Monday, June 17, 2013

UN Takes Sides on Syria and Sri Lanka, Rwanda & Free Speech, Bans FUNCA Signs of Dissent with Censorship Alliance: CBS, Reuters, AFP


By Matthew Russell Lee
UNITED NATIONS, June 17 -- On issues ranging from Sri Lanka to Syria, Rwanda to reform, France to freedom of speech, the UN openly favors one point of view and tries to marginalize the other.
  Moving in that order, after Secretary General Ban Ki-moon was accused of being too quiet as 40,000 Tamils were killed in Sri Lanka in 2009, his UN Censorship Alliance, still known by some as the UN Correspondents Association or UNCA, arranged to screen inside the UN a government film denying war crimes.
  When Inner City Press, at that time an elected UNCA board member, wrote about how the film screening came about, the powers within UNCA asked that the article be taken off the Internet, and ultimately tried through Voice of America, which said it had the support of Reuters and AFP, to get Inner City Press thrown out of the UN. (Instead, Inner City Press quit UNCA and co-founded the Free UN Coalition for Access).
  On Syria, by the UN giving UNCA's president Pamela Falk of CBS the first question, on June 14 one of only two questions to Ban Ki-moon, the position of some in the West that a no fly zone should be established over Syria was promoted. 
  That same day, Ban's Department of Public Information demanded that a mere sign for FUNCA be taken down off Inner City Press' door, while UNCA would be left with two signs at the entrance to the UN press floor.
  On Rwanda, the UN's new consensus seems to be to blame the country that it abandoned to a genocide of one million people for the UN's own failings in the Eastern Congo. 
  There are moves to marginalize or stonewall any one that questions against that narrative, like Inner City Press asking why France's Herve Ladsous should now head UN Peacekeeping despite having for France argued for the escape of the genocidaires in 1994.
  So here is a first initial take on who runs UNCA, and their politics. The president for 2013 is Pamela Falk of CBS News, present most recently on June 17 pressing to see what it would take to get Ban Ki-moon, through deputy spokesperson Eduardo Del Buey, to agree to a no fly zone over Syria that she characterized as "limited" and "only twenty five miles in." Video here.
  UNCA's first vice president is Louis Charbonneau of Reuters, seemingly a pass through for the UK mission on many positions and documents, rabidly anti-Iran to the point of festooning Reuters' office door with documents mocking Iran. These would apparently be permitted by the Department of Public Information rules agreed with UNCA, setting off a witch hunt against even signs of FUNCA.
  Much of the rest of the Executive Committee is either rabidly or reflexively anti-Assad; Agence France Presse's Tim Witcher goes beyond that to be so pro-Ladsous that he even filed a complaint with the UN on March 8, 2013 leading with how Inner City Press asked a question to Ladsous.

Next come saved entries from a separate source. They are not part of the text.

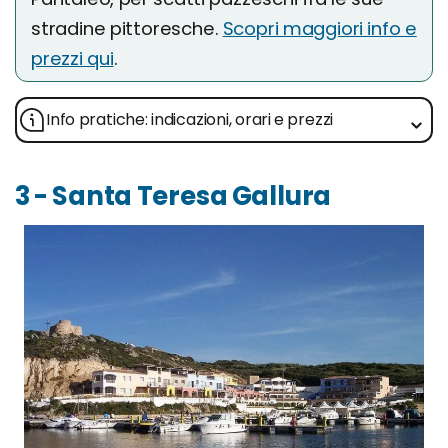
stradine pittoresche.
Scopri maggiori info e
prezzi qui
.
Info pratiche: indicazioni, orari e prezzi
3 - Santa Teresa Gallura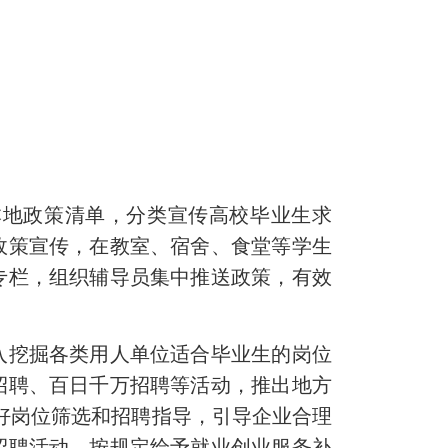
本地政策清单，分类宣传高校毕业生求
政策宣传，在教室、宿舍、食堂等学生
专栏，组织辅导员集中推送政策，有效
入挖掘各类用人单位适合毕业生的岗位
招聘、百日千万招聘等活动，推出地方
做好岗位筛选和招聘指导，引导企业合理
招聘活动，按规定给予就业创业服务补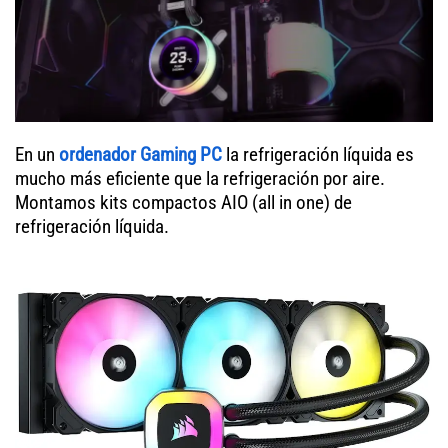
En un
ordenador
Gaming PC
la refrigeración líquida es
mucho más eficiente que la refrigeración por aire.
Montamos kits compactos AIO (all in one) de
refrigeración líquida.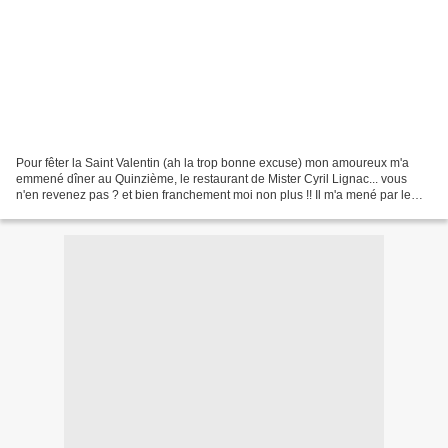
Pour fêter la Saint Valentin (ah la trop bonne excuse) mon amoureux m'a
emmené dîner au Quinzième, le restaurant de Mister Cyril Lignac... vous
n'en revenez pas ? et bien franchement moi non plus !! Il m'a mené par le
bout du nez, me faisant croire que...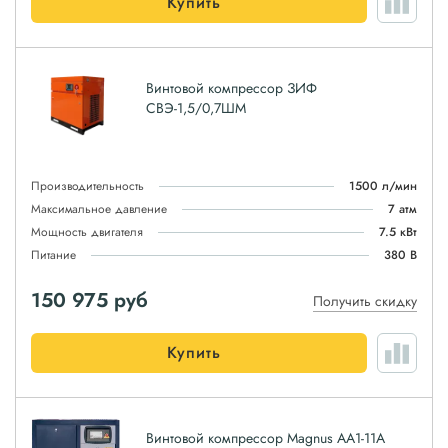
Купить
Винтовой компрессор ЗИФ
СВЭ-1,5/0,7ШМ
Производительность
1500 л/мин
Максимальное давление
7 атм
Мощность двигателя
7.5 кВт
Питание
380 В
150 975
руб
Получить скидку
Купить
Винтовой компрессор Magnus АА1-11А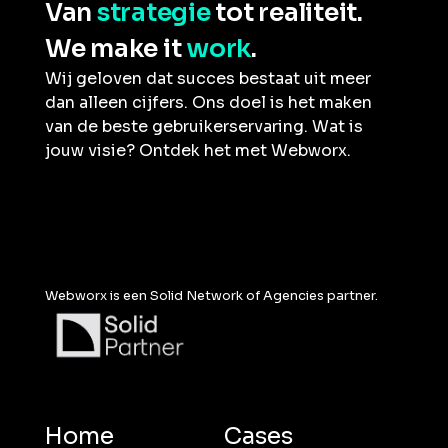
Van
strategie
tot realiteit.
We make it
work
.
Wij geloven dat succes bestaat uit meer
dan alleen cijfers. Ons doel is het maken
van de beste gebruikerservaring. Wat is
jouw visie? Ontdek het met Webworx.
Webworx is een Solid Network of Agencies partner.
Home
Cases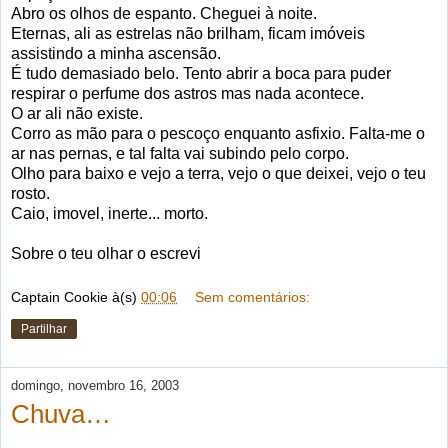
Abro os olhos de espanto. Cheguei à noite.
Eternas, ali as estrelas não brilham, ficam imóveis
assistindo a minha ascensão.
É tudo demasiado belo. Tento abrir a boca para puder
respirar o perfume dos astros mas nada acontece.
O ar ali não existe.
Corro as mão para o pescoço enquanto asfixio. Falta-me o
ar nas pernas, e tal falta vai subindo pelo corpo.
Olho para baixo e vejo a terra, vejo o que deixei, vejo o teu
rosto.
Caio, imovel, inerte... morto.
Sobre o teu olhar o escrevi
Captain Cookie
à(s)
00:06
Sem comentários:
Partilhar
domingo, novembro 16, 2003
Chuva…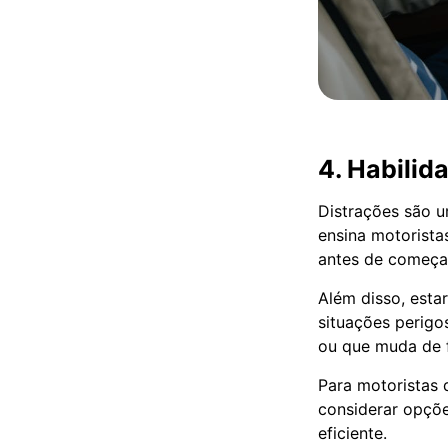
4. Habilid
Distrações são u
ensina motoristas
antes de começar
Além disso, esta
situações perigo
ou que muda de f
Para motoristas 
considerar opç
eficiente.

  In this context, for the UN to be trying to outlaw even a sign of the Free UN Coalition for Access, while leaving up two big UNCA signs is a total violation of the principle of free speech, freedom of association, and multi-party systems. And those on UNCA's board who, having been listed as supporting the rule, stand by as it is applied to ban free speech? Watch this site.